The duty of this day is one I have taken upon myself. It involves a job very commonto people of my generation now, that of tending to an elderly parent. I used to think it was especially hard for me because this parent who survived was not a very good one even in her prime, but I have since concluded that the way I treat her in her old age is not about reward or punishment but merely my own sense of decency, nothing more or less than that. I have also learned that very few of us had an idyllic upbringing, and this stuff is hard for everyone. So I am dealing with it as best I can.

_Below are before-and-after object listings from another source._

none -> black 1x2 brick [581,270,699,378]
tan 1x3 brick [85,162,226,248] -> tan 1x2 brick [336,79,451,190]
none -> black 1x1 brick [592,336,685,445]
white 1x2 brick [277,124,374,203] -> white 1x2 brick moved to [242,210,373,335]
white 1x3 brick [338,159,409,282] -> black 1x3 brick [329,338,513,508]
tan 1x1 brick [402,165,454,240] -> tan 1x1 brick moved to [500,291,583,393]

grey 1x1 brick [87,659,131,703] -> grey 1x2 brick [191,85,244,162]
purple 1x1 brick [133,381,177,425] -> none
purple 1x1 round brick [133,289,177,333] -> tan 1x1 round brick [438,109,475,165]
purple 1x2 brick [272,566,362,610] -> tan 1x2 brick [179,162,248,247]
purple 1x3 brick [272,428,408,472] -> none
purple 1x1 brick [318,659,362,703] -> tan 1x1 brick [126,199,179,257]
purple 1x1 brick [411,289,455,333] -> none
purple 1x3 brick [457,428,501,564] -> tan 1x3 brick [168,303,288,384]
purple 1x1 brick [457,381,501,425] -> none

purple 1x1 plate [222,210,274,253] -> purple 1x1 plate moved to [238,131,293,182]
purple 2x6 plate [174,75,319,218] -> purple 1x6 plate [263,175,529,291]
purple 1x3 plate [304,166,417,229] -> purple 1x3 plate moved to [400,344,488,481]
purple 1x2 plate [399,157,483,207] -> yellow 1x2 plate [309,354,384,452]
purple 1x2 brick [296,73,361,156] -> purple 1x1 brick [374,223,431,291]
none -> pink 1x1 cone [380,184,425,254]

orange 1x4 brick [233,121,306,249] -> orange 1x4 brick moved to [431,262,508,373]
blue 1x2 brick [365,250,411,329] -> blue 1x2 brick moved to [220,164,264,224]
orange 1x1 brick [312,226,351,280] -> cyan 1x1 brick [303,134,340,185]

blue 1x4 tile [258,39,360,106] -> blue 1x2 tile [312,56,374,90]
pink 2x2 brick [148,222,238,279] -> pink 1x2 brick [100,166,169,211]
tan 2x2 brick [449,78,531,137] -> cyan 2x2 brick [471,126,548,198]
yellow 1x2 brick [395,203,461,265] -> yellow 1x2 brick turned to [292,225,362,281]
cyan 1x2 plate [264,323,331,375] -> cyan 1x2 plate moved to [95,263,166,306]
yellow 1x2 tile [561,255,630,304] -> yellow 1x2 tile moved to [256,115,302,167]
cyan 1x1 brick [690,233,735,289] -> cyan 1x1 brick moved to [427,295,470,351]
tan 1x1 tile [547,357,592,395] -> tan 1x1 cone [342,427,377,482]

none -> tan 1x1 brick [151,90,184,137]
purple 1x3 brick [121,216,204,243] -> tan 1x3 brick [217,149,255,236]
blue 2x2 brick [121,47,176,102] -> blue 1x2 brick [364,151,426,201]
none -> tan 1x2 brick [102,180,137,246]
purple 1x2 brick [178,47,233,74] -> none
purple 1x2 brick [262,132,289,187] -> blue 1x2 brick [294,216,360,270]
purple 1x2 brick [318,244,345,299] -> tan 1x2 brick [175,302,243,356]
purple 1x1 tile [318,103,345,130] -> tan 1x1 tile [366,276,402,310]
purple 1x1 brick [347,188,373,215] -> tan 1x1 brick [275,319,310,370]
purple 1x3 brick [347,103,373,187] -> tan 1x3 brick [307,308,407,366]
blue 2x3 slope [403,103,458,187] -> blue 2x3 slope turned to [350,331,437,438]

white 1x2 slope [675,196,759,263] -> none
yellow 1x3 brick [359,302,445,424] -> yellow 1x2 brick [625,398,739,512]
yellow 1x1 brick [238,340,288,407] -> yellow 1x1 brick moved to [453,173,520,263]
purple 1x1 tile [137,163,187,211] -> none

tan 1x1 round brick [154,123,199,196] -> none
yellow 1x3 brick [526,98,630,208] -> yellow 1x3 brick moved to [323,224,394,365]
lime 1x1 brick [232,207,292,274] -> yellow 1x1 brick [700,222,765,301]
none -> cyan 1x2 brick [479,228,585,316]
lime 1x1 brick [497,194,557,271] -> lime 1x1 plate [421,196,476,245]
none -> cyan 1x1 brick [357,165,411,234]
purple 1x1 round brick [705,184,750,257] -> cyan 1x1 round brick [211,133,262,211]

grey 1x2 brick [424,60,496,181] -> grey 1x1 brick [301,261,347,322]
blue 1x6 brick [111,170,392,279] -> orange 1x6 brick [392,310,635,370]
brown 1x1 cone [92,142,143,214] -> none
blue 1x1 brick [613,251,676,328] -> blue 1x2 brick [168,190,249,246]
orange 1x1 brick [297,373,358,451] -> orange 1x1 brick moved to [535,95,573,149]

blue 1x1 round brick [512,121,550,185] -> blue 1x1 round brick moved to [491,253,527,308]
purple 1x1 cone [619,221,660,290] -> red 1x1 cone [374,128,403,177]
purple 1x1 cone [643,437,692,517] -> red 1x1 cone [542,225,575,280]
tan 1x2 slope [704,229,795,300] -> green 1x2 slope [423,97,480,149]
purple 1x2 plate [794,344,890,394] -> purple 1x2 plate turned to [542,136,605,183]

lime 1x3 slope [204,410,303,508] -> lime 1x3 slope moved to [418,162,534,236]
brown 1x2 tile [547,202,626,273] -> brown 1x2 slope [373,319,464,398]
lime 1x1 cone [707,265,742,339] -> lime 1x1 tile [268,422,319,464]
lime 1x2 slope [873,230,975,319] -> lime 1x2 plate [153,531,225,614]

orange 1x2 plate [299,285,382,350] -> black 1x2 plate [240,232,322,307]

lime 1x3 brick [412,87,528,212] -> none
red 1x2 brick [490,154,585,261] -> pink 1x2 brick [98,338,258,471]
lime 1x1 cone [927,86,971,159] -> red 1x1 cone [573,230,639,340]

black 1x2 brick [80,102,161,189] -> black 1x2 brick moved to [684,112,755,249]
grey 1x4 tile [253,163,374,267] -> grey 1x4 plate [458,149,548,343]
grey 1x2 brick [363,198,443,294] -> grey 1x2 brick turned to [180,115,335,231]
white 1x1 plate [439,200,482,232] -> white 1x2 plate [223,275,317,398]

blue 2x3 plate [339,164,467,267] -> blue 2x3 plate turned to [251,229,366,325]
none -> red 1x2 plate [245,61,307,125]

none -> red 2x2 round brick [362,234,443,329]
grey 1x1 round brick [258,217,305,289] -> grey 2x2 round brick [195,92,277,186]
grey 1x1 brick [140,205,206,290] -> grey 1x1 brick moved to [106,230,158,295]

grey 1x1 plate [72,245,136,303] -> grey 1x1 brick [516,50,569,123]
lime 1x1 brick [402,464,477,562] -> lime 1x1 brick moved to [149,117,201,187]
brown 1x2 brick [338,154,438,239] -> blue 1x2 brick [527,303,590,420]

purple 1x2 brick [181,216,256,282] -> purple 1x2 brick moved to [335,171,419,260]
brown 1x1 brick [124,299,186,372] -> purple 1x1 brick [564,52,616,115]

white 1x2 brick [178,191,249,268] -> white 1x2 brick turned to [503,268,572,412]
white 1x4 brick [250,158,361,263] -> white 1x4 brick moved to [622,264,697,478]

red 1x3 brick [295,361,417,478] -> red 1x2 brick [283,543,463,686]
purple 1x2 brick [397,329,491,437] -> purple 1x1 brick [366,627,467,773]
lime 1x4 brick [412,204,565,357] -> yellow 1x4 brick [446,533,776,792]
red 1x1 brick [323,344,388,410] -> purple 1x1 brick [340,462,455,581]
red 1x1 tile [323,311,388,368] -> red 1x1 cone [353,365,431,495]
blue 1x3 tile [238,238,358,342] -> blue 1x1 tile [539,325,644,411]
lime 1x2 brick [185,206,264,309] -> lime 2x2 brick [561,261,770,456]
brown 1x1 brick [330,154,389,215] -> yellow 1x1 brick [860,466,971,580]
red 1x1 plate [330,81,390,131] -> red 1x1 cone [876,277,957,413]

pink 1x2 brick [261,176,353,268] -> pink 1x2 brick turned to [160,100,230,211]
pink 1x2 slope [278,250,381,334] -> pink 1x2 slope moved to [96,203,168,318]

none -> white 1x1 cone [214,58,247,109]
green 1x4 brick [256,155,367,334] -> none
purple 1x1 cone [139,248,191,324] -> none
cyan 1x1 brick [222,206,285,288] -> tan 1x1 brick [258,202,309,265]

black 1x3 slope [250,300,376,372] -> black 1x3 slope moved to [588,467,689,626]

My approach to duty is the one my father modeled: you jump right in and do the hard stuff first, work before play, that sort of thing. Unfortunately, my father never saw an end to his duty and never found time for play. And I certainly strike a better balance in that regard -- lots of frivolity in my life -- but I cannot imagine embarking on anything carefree today until after I have entered that vortex and emerged. I would be far too preoccupied to enjoy myself. It's just not the order of things.

Well, sometimes I do I eat dessert before dinner. Or dessert instead of dinner. Last night, for example, we went to Jeanne’s house to see her new rooster and taste-test some of her creative flavors of granita. (I am mad for the mango chipotle.) It had been a hot day, but I managed to ride my bike and putter in the little flower garden I’ve planted in memory of the dog. It was a day of sweet sultry heat on dusty roads, a day that included a phone call with a daughter and messages from friends, a day that smelled of lavender and oranges, a day when dolphins were glimpsed. To want more than this would be nothing but greed.

So I guess I am fortified for the hard part. And it's time.